■ Teks bacaan:

________________

Jumat, 27 Maret 2009

Mencermati Perdagangan Orang di NTT

Oleh Isidorus Lilijawa
Salam. Blogspot ini merupakan wahana tukar pikiran dan brainstorming yang saya ciptakan dengan sadar dan penuh tanggung jawab. Isinya adalah berbagai tulisan saya yang pernah dimuat di berbagai media massa, juga features yang sempat nongkrong di koran-koran lokal. Mudah-mudahan saja bermanfaat.
Monday, May 12, 2008
Mencermati Perdagangan Orang di NTT

Perdagangan orang (human trafficking) bukan merupakan fenomen baru di Indonesia. Sejak zaman raja-raja perdagangan orang sudah dimulai. Pada masa itu, perempuan diperjualbelikan untuk memenuhi nafsu lelaki dan kepentingan penguasa. Pada masa penjajahan Belanda dan Jepang, kegiatan ini berkembang menjadi lebih terorganisir Hull, Sulistianingsih dan Jones, 1977).

________________

Data sumber:
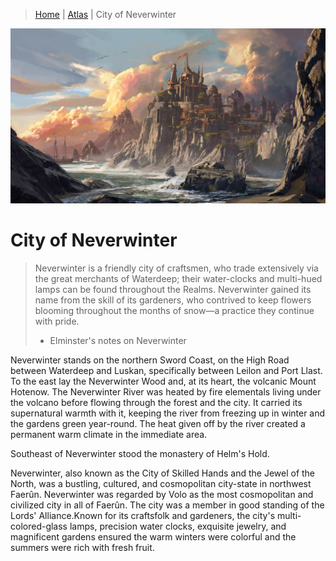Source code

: > [Home](/README.md)  |  [Atlas](/Atlas/)  |  City of Neverwinter

![](/Resources/Locations/NeverwinterHarbor.jpeg)

# City of Neverwinter

>Neverwinter is a friendly city of craftsmen, who trade extensively via the great merchants of Waterdeep; their water-clocks and multi-hued lamps can be found throughout the Realms. Neverwinter gained its name from the skill of its gardeners, who contrived to keep flowers blooming throughout the months of snow—a practice they continue with pride.
> - Elminster's notes on Neverwinter

Neverwinter stands on the northern Sword Coast, on the High Road between Waterdeep and Luskan, specifically between Leilon and Port Llast. To the east lay the Neverwinter Wood and, at its heart, the volcanic Mount Hotenow. The Neverwinter River was heated by fire elementals living under the volcano before flowing through the forest and the city. It carried its supernatural warmth with it, keeping the river from freezing up in winter and the gardens green year-round. The heat given off by the river created a permanent warm climate in the immediate area.

Southeast of Neverwinter stood the monastery of Helm's Hold.

Neverwinter, also known as the City of Skilled Hands and the Jewel of the North, was a bustling, cultured, and cosmopolitan city-state in northwest Faerûn. Neverwinter was regarded by Volo as the most cosmopolitan and civilized city in all of Faerûn. The city was a member in good standing of the Lords' Alliance.Known for its craftsfolk and gardeners, the city's multi-colored-glass lamps, precision water clocks, exquisite jewelry, and magnificent gardens ensured the warm winters were colorful and the summers were rich with fresh fruit.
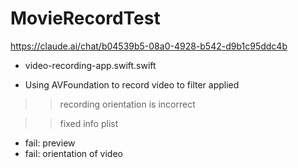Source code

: #  MovieRecordTest

https://claude.ai/chat/b04539b5-08a0-4928-b542-d9b1c95ddc4b
- video-recording-app.swift.swift

- Using AVFoundation to record video to filter applied


>> recording orientation is incorrect


>> fixed info plist

- fail: preview
- fail: orientation of video

 

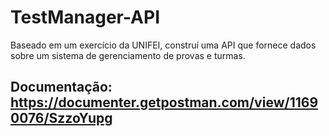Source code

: # TestManager-API

Baseado em um exercício da UNIFEI, construí uma API que fornece dados sobre um sistema de gerenciamento de provas e turmas.

## Documentação: https://documenter.getpostman.com/view/11690076/SzzoYupg
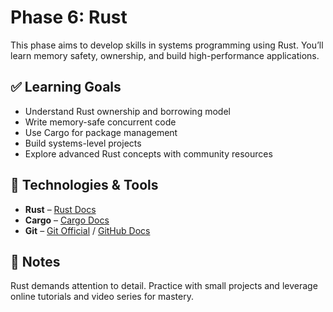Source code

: # Phase 6: Rust

This phase aims to develop skills in systems programming using Rust. You’ll learn memory safety, ownership, and build high-performance applications.

## ✅ Learning Goals

- Understand Rust ownership and borrowing model
- Write memory-safe concurrent code
- Use Cargo for package management
- Build systems-level projects
- Explore advanced Rust concepts with community resources

## 🧰 Technologies & Tools

- **Rust** – [Rust Docs](https://doc.rust-lang.org/book/)  
- **Cargo** – [Cargo Docs](https://doc.rust-lang.org/cargo/)  
- **Git** – [Git Official](https://git-scm.com/doc) / [GitHub Docs](https://docs.github.com/)

## 📌 Notes

Rust demands attention to detail. Practice with small projects and leverage online tutorials and video series for mastery.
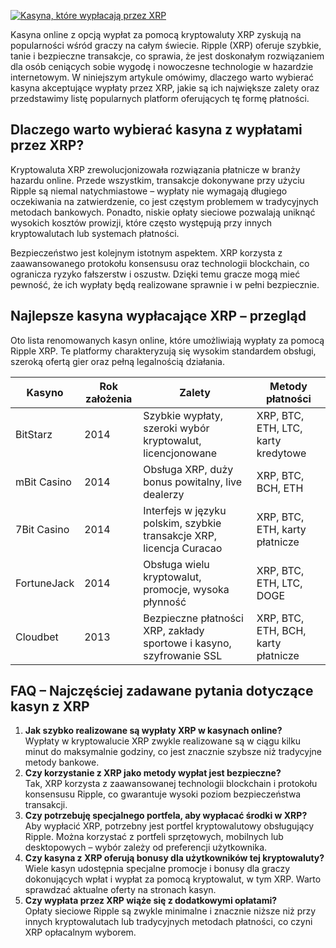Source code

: [![Kasyna, które wypłacają przez XRP](https://123-caf.pages.dev/gitsignup.png)](https://vrmoo.ru/Bt82HjjY)

<p>Kasyna online z opcją wypłat za pomocą kryptowaluty XRP zyskują na popularności wśród graczy na całym świecie. Ripple (XRP) oferuje szybkie, tanie i bezpieczne transakcje, co sprawia, że jest doskonałym rozwiązaniem dla osób ceniących sobie wygodę i nowoczesne technologie w hazardzie internetowym. W niniejszym artykule omówimy, dlaczego warto wybierać kasyna akceptujące wypłaty przez XRP, jakie są ich największe zalety oraz przedstawimy listę popularnych platform oferujących tę formę płatności.</p>  <h2>Dlaczego warto wybierać kasyna z wypłatami przez XRP?</h2> <p>Kryptowaluta XRP zrewolucjonizowała rozwiązania płatnicze w branży hazardu online. Przede wszystkim, transakcje dokonywane przy użyciu Ripple są niemal natychmiastowe – wypłaty nie wymagają długiego oczekiwania na zatwierdzenie, co jest częstym problemem w tradycyjnych metodach bankowych. Ponadto, niskie opłaty sieciowe pozwalają uniknąć wysokich kosztów prowizji, które często występują przy innych kryptowalutach lub systemach płatności.</p> <p>Bezpieczeństwo jest kolejnym istotnym aspektem. XRP korzysta z zaawansowanego protokołu konsensusu oraz technologii blockchain, co ogranicza ryzyko fałszerstw i oszustw. Dzięki temu gracze mogą mieć pewność, że ich wypłaty będą realizowane sprawnie i w pełni bezpiecznie.</p>  <h2>Najlepsze kasyna wypłacające XRP – przegląd</h2> <p>Oto lista renomowanych kasyn online, które umożliwiają wypłaty za pomocą Ripple XRP. Te platformy charakteryzują się wysokim standardem obsługi, szeroką ofertą gier oraz pełną legalnością działania.</p> <table>   <thead>     <tr>       <th>Kasyno</th>       <th>Rok założenia</th>       <th>Zalety</th>       <th>Metody płatności</th>     </tr>   </thead>   <tbody>     <tr>       <td>BitStarz</td>       <td>2014</td>       <td>Szybkie wypłaty, szeroki wybór kryptowalut, licencjonowane</td>       <td>XRP, BTC, ETH, LTC, karty kredytowe</td>     </tr>     <tr>       <td>mBit Casino</td>       <td>2014</td>       <td>Obsługa XRP, duży bonus powitalny, live dealerzy</td>       <td>XRP, BTC, BCH, ETH</td>     </tr>     <tr>       <td>7Bit Casino</td>       <td>2014</td>       <td>Interfejs w języku polskim, szybkie transakcje XRP, licencja Curacao</td>       <td>XRP, BTC, ETH, karty płatnicze</td>     </tr>     <tr>       <td>FortuneJack</td>       <td>2014</td>       <td>Obsługa wielu kryptowalut, promocje, wysoka płynność</td>       <td>XRP, BTC, ETH, LTC, DOGE</td>     </tr>     <tr>       <td>Cloudbet</td>       <td>2013</td>       <td>Bezpieczne płatności XRP, zakłady sportowe i kasyno, szyfrowanie SSL</td>       <td>XRP, BTC, ETH, BCH, karty płatnicze</td>     </tr>   </tbody> </table>  <h2>FAQ – Najczęściej zadawane pytania dotyczące kasyn z XRP</h2> <ol>   <li><strong>Jak szybko realizowane są wypłaty XRP w kasynach online?</strong><br>Wypłaty w kryptowalucie XRP zwykle realizowane są w ciągu kilku minut do maksymalnie godziny, co jest znacznie szybsze niż tradycyjne metody bankowe.</li>   <li><strong>Czy korzystanie z XRP jako metody wypłat jest bezpieczne?</strong><br>Tak, XRP korzysta z zaawansowanej technologii blockchain i protokołu konsensusu Ripple, co gwarantuje wysoki poziom bezpieczeństwa transakcji.</li>   <li><strong>Czy potrzebuję specjalnego portfela, aby wypłacać środki w XRP?</strong><br>Aby wypłacić XRP, potrzebny jest portfel kryptowalutowy obsługujący Ripple. Można korzystać z portfeli sprzętowych, mobilnych lub desktopowych – wybór zależy od preferencji użytkownika.</li>   <li><strong>Czy kasyna z XRP oferują bonusy dla użytkowników tej kryptowaluty?</strong><br>Wiele kasyn udostępnia specjalne promocje i bonusy dla graczy dokonujących wpłat i wypłat za pomocą kryptowalut, w tym XRP. Warto sprawdzać aktualne oferty na stronach kasyn.</li>   <li><strong>Czy wypłata przez XRP wiąże się z dodatkowymi opłatami?</strong><br>Opłaty sieciowe Ripple są zwykle minimalne i znacznie niższe niż przy innych kryptowalutach lub tradycyjnych metodach płatności, co czyni XRP opłacalnym wyborem.</li> </ol>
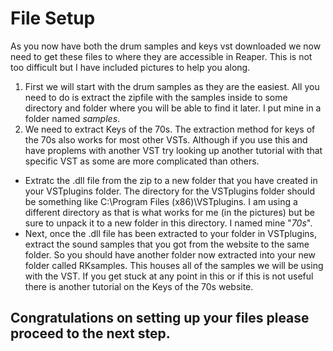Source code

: # File Setup
As you now have both the drum samples and keys vst downloaded we now need to get these files to where they are accessible in Reaper.
This is not too difficult but I have included pictures to help you along.
1. First we will start with the drum samples as they are the easiest. All you need to do is extract the zipfile with the samples inside to some directory and folder where you will be able to find it later. I put mine in a folder named *samples*.
2. We need to extract Keys of the 70s. 
  The extraction method for keys of the 70s also works for most other VSTs. Although if you use this and have proplems with another VST try looking up another tutorial with that specific VST as some are more complicated than others.
  - Extratc the .dll file from the zip to a new folder that you have created in your VSTplugins folder. The directory for the VSTplugins folder should be something like C:\Program Files (x86)\VSTplugins. I am using a different directory as that is what works for me (in the pictures) but be sure to unpack it to a new folder in this directory. I named mine "*70s*". 
  - Next, once the .dll file has been extracted to your folder in VSTplugins, extract the sound samples that you got from the website to the same folder. So you should have another folder now extracted into your new folder called RKsamples. This houses all of the samples we will be using with the VST. If you get stuck at any point in this or if this is not useful there is another tutorial on the Keys of the 70s website. 

## Congratulations on setting up your files please proceed to the next step.
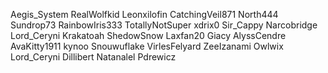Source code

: Aegis_System
RealWolfkid
Leonxilofin
CatchingVeil871
North444
Sundrop73
RainbowIris333
TotallyNotSuper
xdrix0
Sir_Cappy
Narcobridge
Lord_Ceryni
Krakatoah
ShedowSnow
Laxfan20
Giacy
AlyssCendre
AvaKitty1911
kynoo
Snouwuflake
VirlesFelyard
ZeeIzanami
Owlwix
Lord_Ceryni
Dillibert
Natanalel
Pdrewicz
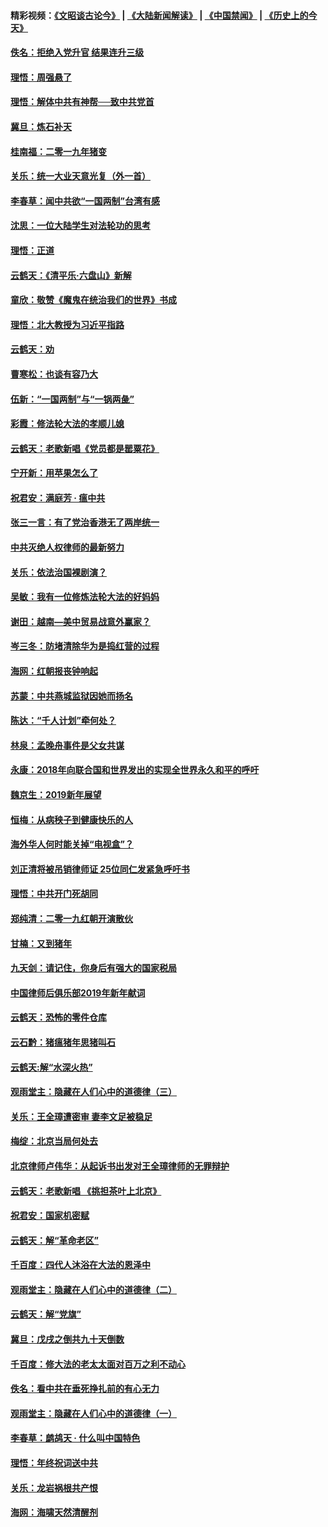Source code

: #### 精彩视频：[《文昭谈古论今》](https://github.com/gfw-breaker/wenzhao/blob/master/README.md?t=01102130) | [《大陆新闻解读》](https://github.com/gfw-breaker/ntdtv-comedy/blob/master/README.md?t=01102130) | [《中国禁闻》](https://github.com/gfw-breaker/ntdtv-news/blob/master/README.md?t=01102130) | [《历史上的今天》](https://github.com/gfw-breaker/today-in-history/blob/master/README.md?t=01102130) 

#### [佚名：拒绝入党升官  结果连升三级](../pages/nsc993/n10965069.md?t=01102130) 

#### [理悟：周强悬了](../pages/nsc993/n10965044.md?t=01102130) 

#### [理悟：解体中共有神帮──致中共党首](../pages/nsc993/n10963824.md?t=01102130) 

#### [冀旦：炼石补天](../pages/nsc993/n10963818.md?t=01102130) 

#### [桂南福：二零一九年猪变](../pages/nsc993/n10963774.md?t=01102130) 

#### [关乐：统一大业天意光复（外一首）](../pages/nsc993/n10963765.md?t=01102130) 

#### [李春草：闻中共欲“一国两制”台湾有感](../pages/nsc993/n10963761.md?t=01102130) 

#### [沈思：一位大陆学生对法轮功的思考](../pages/nsc993/n10960706.md?t=01102130) 

#### [理悟：正道](../pages/nsc993/n10960529.md?t=01102130) 

#### [云鹤天：《清平乐‧六盘山》新解](../pages/nsc993/n10959258.md?t=01102130) 

#### [童欣：敬赞《魔鬼在统治我们的世界》书成](../pages/nsc993/n10959244.md?t=01102130) 

#### [理悟：北大教授为习近平指路](../pages/nsc993/n10959234.md?t=01102130) 

#### [云鹤天：劝](../pages/nsc993/n10959226.md?t=01102130) 

#### [曹寒松：也谈有容乃大](../pages/nsc993/n10959191.md?t=01102130) 

#### [伍新：“一国两制”与“一锅两彘”](../pages/nsc993/n10958297.md?t=01102130) 

#### [彩霞：修法轮大法的孝顺儿媳](../pages/nsc993/n10958333.md?t=01102130) 

#### [云鹤天：老歌新唱《党员都是罂粟花》](../pages/nsc993/n10958225.md?t=01102130) 

#### [宁开新：用苹果怎么了](../pages/nsc993/n10955962.md?t=01102130) 

#### [祝君安：满庭芳 · 瘟中共](../pages/nsc993/n10955949.md?t=01102130) 

#### [张三一言：有了党治香港无了两岸统一](../pages/nsc993/n10955943.md?t=01102130) 

#### [中共灭绝人权律师的最新努力](../pages/nsc993/n10954725.md?t=01102130) 

#### [关乐：依法治国裸剧演？](../pages/nsc993/n10952420.md?t=01102130) 

#### [吴敏：我有一位修炼法轮大法的好妈妈](../pages/nsc993/n10952484.md?t=01102130) 

#### [谢田：越南—美中贸易战意外赢家？](../pages/nsc993/n10940351.md?t=01102130) 

#### [岑三冬：防堵清除华为是捣红营的过程](../pages/nsc993/n10952342.md?t=01102130) 

#### [海网：红朝报丧钟响起](../pages/nsc993/n10951480.md?t=01102130) 

#### [苏蒙：中共燕城监狱因她而扬名](../pages/nsc993/n10951476.md?t=01102130) 

#### [陈达：“千人计划”牵何处？](../pages/nsc993/n10951466.md?t=01102130) 

#### [林泉：孟晚舟事件是父女共谋](../pages/nsc993/n10947780.md?t=01102130) 

#### [永康：2018年向联合国和世界发出的实现全世界永久和平的呼吁](../pages/nsc993/n10947756.md?t=01102130) 

#### [魏京生：2019新年展望](../pages/nsc993/n10947691.md?t=01102130) 

#### [恒梅：从病秧子到健康快乐的人](../pages/nsc993/n10947469.md?t=01102130) 

#### [海外华人何时能关掉“电视盒”？](../pages/nsc993/n10945406.md?t=01102130) 

#### [刘正清将被吊销律师证 25位同仁发紧急呼吁书](../pages/nsc993/n10944361.md?t=01102130) 

#### [理悟：中共开门死胡同](../pages/nsc993/n10944908.md?t=01102130) 

#### [郑纯清：二零一九红朝开演散伙](../pages/nsc993/n10944905.md?t=01102130) 

#### [甘楠：又到猪年](../pages/nsc993/n10944903.md?t=01102130) 

#### [九天剑：请记住，你身后有强大的国家税局](../pages/nsc993/n10944885.md?t=01102130) 

#### [中国律师后俱乐部2019年新年献词](../pages/nsc993/n10944348.md?t=01102130) 

#### [云鹤天：恐怖的零件仓库](../pages/nsc993/n10942847.md?t=01102130) 

#### [云石黔：猪瘟猪年思猪叫石](../pages/nsc993/n10943180.md?t=01102130) 

#### [云鹤天:解“水深火热”](../pages/nsc993/n10942828.md?t=01102130) 

#### [观雨堂主：隐藏在人们心中的道德律（三）](../pages/nsc993/n10941445.md?t=01102130) 

#### [关乐：王全璋遭密审 妻李文足被稳足](../pages/nsc993/n10941420.md?t=01102130) 

#### [梅绽：北京当局何处去](../pages/nsc993/n10941407.md?t=01102130) 

#### [北京律师卢伟华：从起诉书出发对王全璋律师的无罪辩护](../pages/nsc993/n10939303.md?t=01102130) 

#### [云鹤天：老歌新唱 《挑担茶叶上北京》](../pages/nsc993/n10937870.md?t=01102130) 

#### [祝君安：国家机密赋](../pages/nsc993/n10937863.md?t=01102130) 

#### [云鹤天：解“革命老区”](../pages/nsc993/n10937858.md?t=01102130) 

#### [千百度：四代人沐浴在大法的恩泽中](../pages/nsc993/n10937630.md?t=01102130) 

#### [观雨堂主：隐藏在人们心中的道德律（二）](../pages/nsc993/n10937219.md?t=01102130) 

#### [云鹤天：解“党旗”](../pages/nsc993/n10937211.md?t=01102130) 

#### [冀旦：戊戌之倒共九十天倒数](../pages/nsc993/n10937168.md?t=01102130) 

#### [千百度：修大法的老太太面对百万之利不动心](../pages/nsc993/n10934913.md?t=01102130) 

#### [佚名：看中共在垂死挣扎前的有心无力](../pages/nsc993/n10934707.md?t=01102130) 

#### [观雨堂主：隐藏在人们心中的道德律（一）](../pages/nsc993/n10934699.md?t=01102130) 

#### [李春草：鹧鸪天 ‧ 什么叫中国特色](../pages/nsc993/n10934694.md?t=01102130) 

#### [理悟：年终祝词送中共](../pages/nsc993/n10933269.md?t=01102130) 

#### [关乐：龙岩祸根共产恨](../pages/nsc993/n10933253.md?t=01102130) 

#### [海网：海啸天然清醒剂](../pages/nsc993/n10933251.md?t=01102130) 

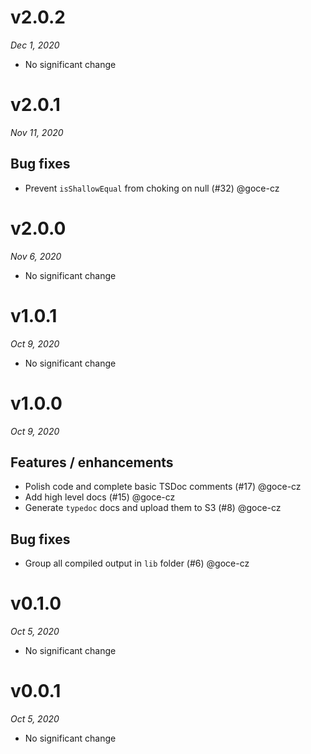# v2.0.2
_Dec 1, 2020_

* No significant change

# v2.0.1
_Nov 11, 2020_

## Bug fixes

- Prevent `isShallowEqual` from choking on null (#32) @goce-cz


# v2.0.0
_Nov 6, 2020_

* No significant change

# v1.0.1
_Oct 9, 2020_

* No significant change

# v1.0.0
_Oct 9, 2020_

## Features / enhancements

- Polish code and complete basic TSDoc comments (#17) @goce-cz 
- Add high level docs (#15) @goce-cz 
- Generate `typedoc` docs and upload them to S3 (#8) @goce-cz 

## Bug fixes

- Group all compiled output in `lib` folder (#6) @goce-cz


# v0.1.0
_Oct 5, 2020_

* No significant change

# v0.0.1
_Oct 5, 2020_

* No significant change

________________

■ Daftar tugas:
1 - Jawab pertanyaan berikut berdasarkan teks tentang perdagangan orang di NTT:
(a) Menurut sapaan pembuka blog, apa isi blogspot tersebut?
(b) Sejak zaman apa perdagangan orang sudah dimulai?
(c) Pada masa penjajahan negara mana saja kegiatan ini berkembang menjadi lebih terorganisir?
2 - Teruskan teks tentang perdagangan orang di NTT, dimulai setelah kalimat terakhir yang tersedia.
Baris data tidak diperlukan untuk mengerjakan tugas apa pun di sini.

■ Hasil yang diharapkan:
1 -
(a) Berbagai tulisan penulis yang pernah dimuat di berbagai media massa, juga features yang sempat dimuat di koran-koran lokal.
(b) Sejak zaman raja-raja.
(c) Belanda dan Jepang.

2 -
Tidak berhenti saat itu. Masa kini perdagangan orang memperoleh bentuknya yang kian menjadi-jadi dengan berbagai modus operandi.
Perdagangan orang diartikan sebagai tindakan perekrutan, pengangkutan, penampungan, pengiriman, pemindahan, atau penerimaan seseorang dengan ancaman kekerasan, penggunaan kekerasan, kekuatan atau bentuk-bentuk pemaksanaan lainnya, penculikan, penyekapan, pemalsuan, penipuan, penyalahgunaan kekuasaan atau posisi rentan, penjeratan uang atau memberi bayaran atau manfaat, sehingga memperoleh persetujuan dari orang yang memegang kendali atas orang lain tersebut, yang dilakukan di dalam negara atau antar negara, untuk tujuan eksploitasi atau mengakibatkan orang tereksploitasi.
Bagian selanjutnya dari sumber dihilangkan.